LA COUR DE CASSATION, DEUXIÈME CHAMBRE CIVILE, a rendu l'arrêt suivant :
Sur le moyen unique :
Vu les articles L. 725-3 et R. 725-6 du code rural et de la pêche maritime, dans leur rédaction applicable au litige ;
Attendu, selon ces textes, que la mise en demeure, qui constitue une invitation impérative adressée au débiteur d'avoir à régulariser sa situation dans le délai imparti, et la contrainte délivrée à la suite de cette mise en demeure restée sans effet, doivent permettre à l'intéressé d'avoir connaissance de la nature, de la cause et de l'étendue de son obligation ; qu'à cette fin, il importe qu'elles précisent, à peine de nullité, outre la nature et le montant des cotisations réclamées, la période à laquelle elles se rapportent, sans que soit exigée la preuve d'un préjudice ;
Attendu, selon l'arrêt attaqué, qu'après lui avoir notifié deux mises en demeure en date des 17 janvier 2014 et 9 janvier 2015 de payer un certain montant en cotisations et majorations de retard au titre des années 2010 à 2014, la caisse de mutualité sociale agricole du Limousin a décerné, le 3 mars 2015, à Mme K... une contrainte, à laquelle cette dernière a formé opposition devant une juridiction de sécurité sociale ;
Attendu que pour annuler la contrainte, l'arrêt retient essentiellement que si les mises en demeure mentionnaient la nature des sommes réclamées, la période pour laquelle elles l'étaient et leurs montants, la contrainte, qui visait les années 2010 à 2014, des cotisations et des majorations de retard, ne comportait pas les mêmes précisions et ne permettait pas à l'intéressée de connaître l'étendue de ce qui lui était réclamé ;
Qu'en statuant ainsi, alors qu'elle constatait que les mises en demeure précisaient la nature et le montant des cotisations réclamées et la période à laquelle elles se rapportaient et que la contrainte, qui y faisait référence, rappelait les années concernées ainsi que le montant des cotisations et majorations de retard, de telle sorte qu'elle permettait à l'intéressée d'avoir connaissance de la nature, de la cause et de l'étendue de son obligation, la cour d'appel a violé les textes susvisés ;
PAR CES MOTIFS :
CASSE ET ANNULE, en toutes ses dispositions, l'arrêt rendu le 3 juillet 2018, entre les parties, par la cour d'appel de Limoges ; remet, en conséquence, la cause et les parties dans l'état où elles se trouvaient avant ledit arrêt et, pour être fait droit, les renvoie devant la cour d'appel de Bordeaux ;
Condamne Mme K... aux dépens ;
Vu l'article 700 du code de procédure civile, rejette les demandes ;
Dit que sur les diligences du procureur général près la Cour de cassation, le présent arrêt sera transmis pour être transcrit en marge ou à la suite de l'arrêt cassé ;
Ainsi fait et jugé par la Cour de cassation, deuxième chambre civile, et prononcé par le président en son audience publique du vingt-huit novembre deux mille dix-neuf.

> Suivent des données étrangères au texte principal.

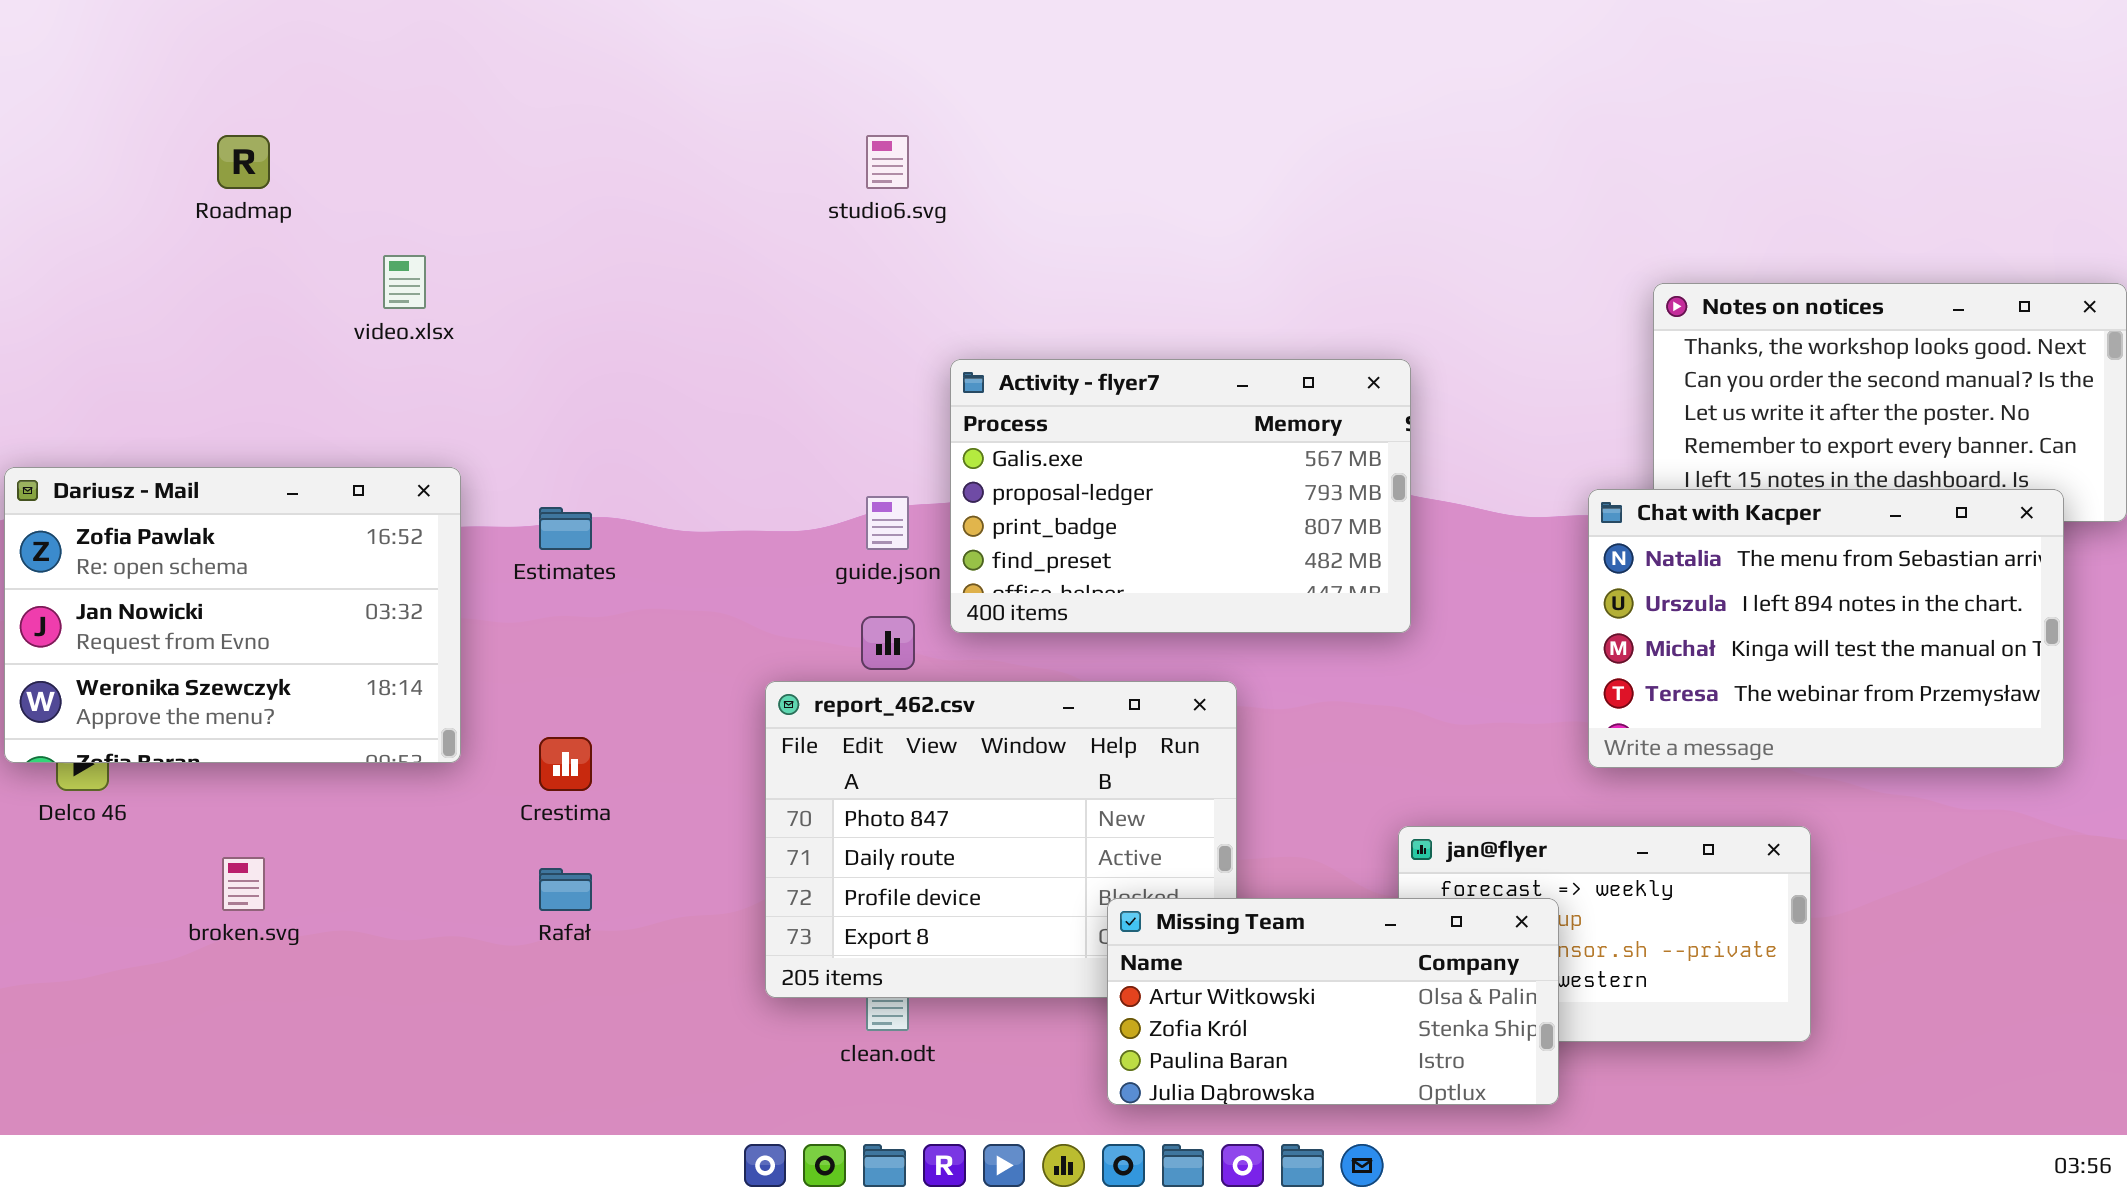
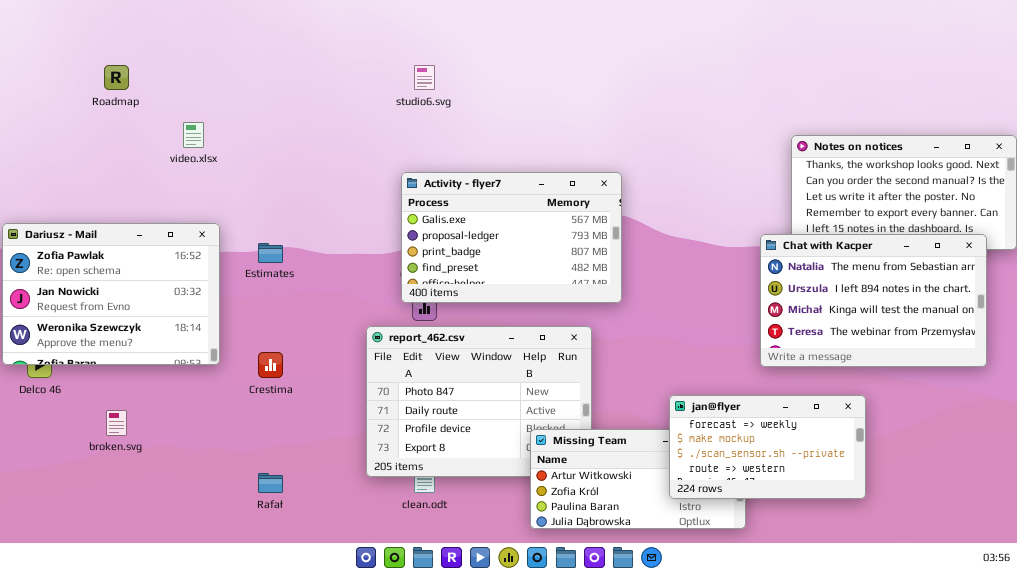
Activity - flyer7: [950,359,1411,633] -> [401,172,622,303], moved
jan@flyer: [1398,826,1811,1042] -> [669,395,866,499], raised
Rafał: [539,868,592,911] -> [258,473,283,493], moved

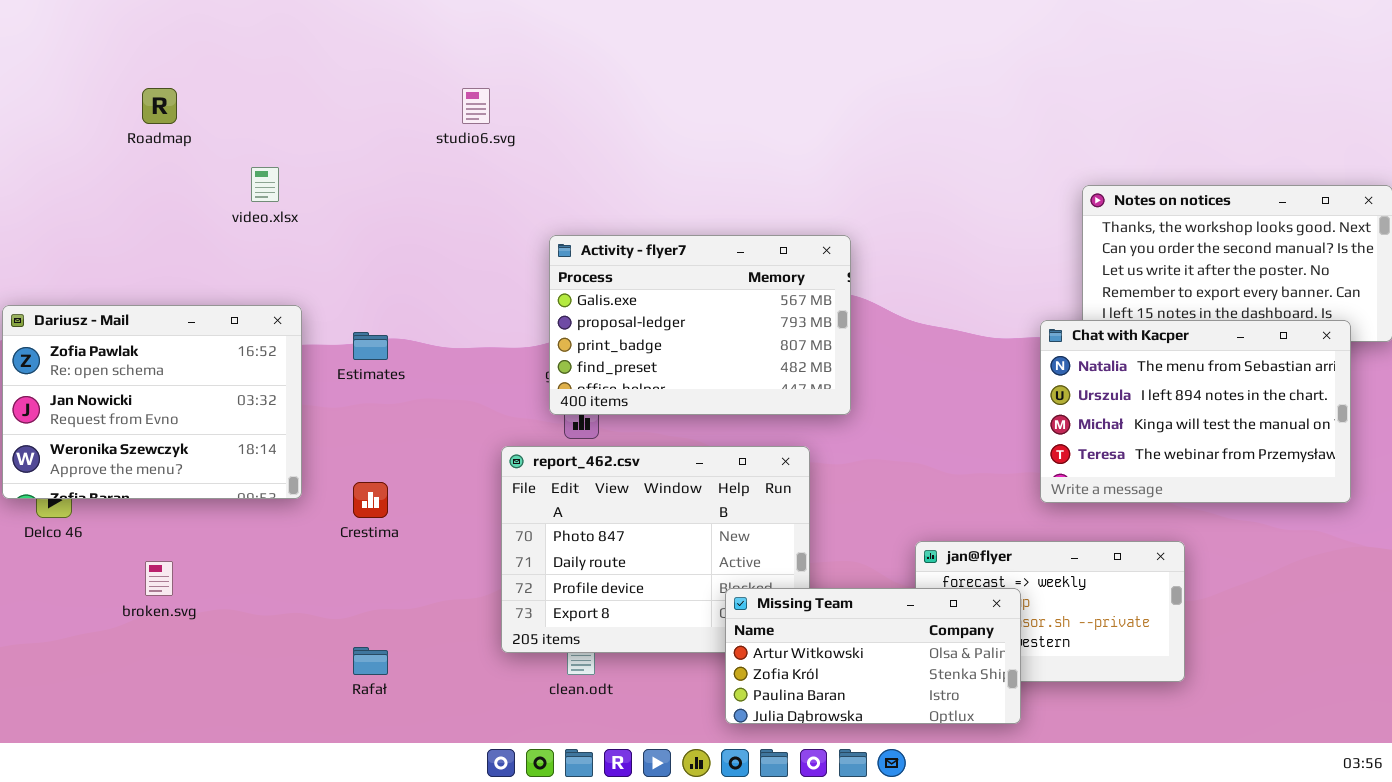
studio6.svg: [414,65,435,90] -> [462,88,490,124], moved
Missing Team: [530,429,746,529] -> [725,588,1021,724], raised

MOYEN ANNEXE au présent arrêt :
Moyen produit par la SCP Baraduc, Duhamel et Rameix, avocat aux Conseils, pour la caisse de mutualité sociale agricole du Limousin
IL EST FAIT GRIEF à l'arrêt infirmatif attaqué d'avoir annulé la contrainte du 3 mars 2015 et d'avoir débouté la CMSA du Limousin de toutes ses demandes ;
AUX MOTIFS QUE la procédure de contrainte bénéficiant aux organismes de sécurité sociale pour le recouvrement de leurs cotisations doit permettre à l'assuré – afin d'éviter l'arbitraire – de connaître avec précision le détail de ce qui lui est réclamé, soit, la nature des sommes réclamées, la période pour laquelle elles le sont et leurs montants ; que si les mises en demeure des 17 janvier 2014 et 9 janvier 2015 étaient plus précises sur ces points, la contrainte du 3 mars 2015 ne les reproduit pas et mentionne simplement qu'elle vise les années 2010, 2011, 2013 et 2014, des cotisations et des majorations de retard sans autre précision ; que par ailleurs, un précédent jugement du tribunal des affaires de sécurité sociale avait statué le 29 janvier 2013 sur opposition à une contrainte du 20 mars 2012, sur des « cotisations et majorations de retard » pour les années 2010 et 2011, sans que l'on en sache davantage ; qu'il importait donc que la contrainte de 2015 soit précise et permette réellement à l'assurée de connaître l'étendue de ce qui lui était réclamé ; que ne le faisant pas, elle encourt la nullité en application combinée des dispositions des articles L. 244-2, L. 244-9 et R. 244-1 du code de la sécurité sociale ;
ALORS QU' une contrainte notifiée par une caisse de mutualité sociale agricole pour le recouvrement des cotisations, majorations et pénalités de retard dues au titre de la protection sociale agricole est valable lorsqu'elle permet au débiteur de connaître la nature, la cause et l'étendue de ses obligations ; qu'une contrainte est donc valable quand elle vise les périodes au titre desquelles les sommes sont dues, dont elle indique la nature et l'étendue, et fait référence aux mises en demeure infructueuses de payer lesdites sommes, lesquelles indiquent la nature, la cause et l'étendue des sommes réclamées ; qu'en l'espèce, pour annuler la contrainte notifiée le 3 mars 2015 par la caisse de mutualité sociale agricole du Limousin à Mme K..., pour le recouvrement de cotisations, majorations et pénalités, la cour d'appel a affirmé que cette contrainte ne permettait pas à la débitrice de connaître l'étendue de ce qui lui était réclamé (arrêt, p. 3 § 1) ; qu'en statuant ainsi, tandis que la contrainte visait les périodes au titre desquelles les sommes étaient dues, dont elle indiquait la nature et l'étendue, et faisait référence aux mises en demeure infructueuses sur lesquelles elle se fondait, qui précisaient la nature, la cause et l'étendue des obligations de Mme K..., la cour d'appel a violé les articles L. 725-3 et R. 725-6 du code rural et de la pêche maritime dans leur rédaction applicable au litige.